COLLECTED MATERIAL »
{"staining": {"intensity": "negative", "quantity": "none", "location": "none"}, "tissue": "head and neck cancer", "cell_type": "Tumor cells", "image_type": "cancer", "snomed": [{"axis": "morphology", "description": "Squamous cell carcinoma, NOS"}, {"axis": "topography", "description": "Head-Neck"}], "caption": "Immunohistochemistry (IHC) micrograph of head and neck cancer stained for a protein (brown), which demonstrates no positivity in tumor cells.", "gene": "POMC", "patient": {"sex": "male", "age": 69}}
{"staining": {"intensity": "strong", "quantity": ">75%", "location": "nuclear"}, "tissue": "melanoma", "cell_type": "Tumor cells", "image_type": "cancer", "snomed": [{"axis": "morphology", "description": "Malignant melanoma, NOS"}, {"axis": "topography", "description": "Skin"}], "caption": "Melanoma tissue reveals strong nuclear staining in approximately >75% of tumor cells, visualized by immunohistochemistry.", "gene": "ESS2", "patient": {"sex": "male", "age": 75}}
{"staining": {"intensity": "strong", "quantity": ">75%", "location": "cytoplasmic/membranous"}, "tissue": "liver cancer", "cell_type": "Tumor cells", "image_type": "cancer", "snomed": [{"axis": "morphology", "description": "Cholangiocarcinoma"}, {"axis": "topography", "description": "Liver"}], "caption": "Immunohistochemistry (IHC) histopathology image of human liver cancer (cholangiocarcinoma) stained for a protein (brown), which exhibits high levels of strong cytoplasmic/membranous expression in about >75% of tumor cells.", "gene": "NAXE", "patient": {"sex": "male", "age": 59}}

WHAT YOU ARE ASKED TO DO »
What is the number of lines in this material that hold the string "brown"? Answer with that number only.

ANSWER SECTION »
2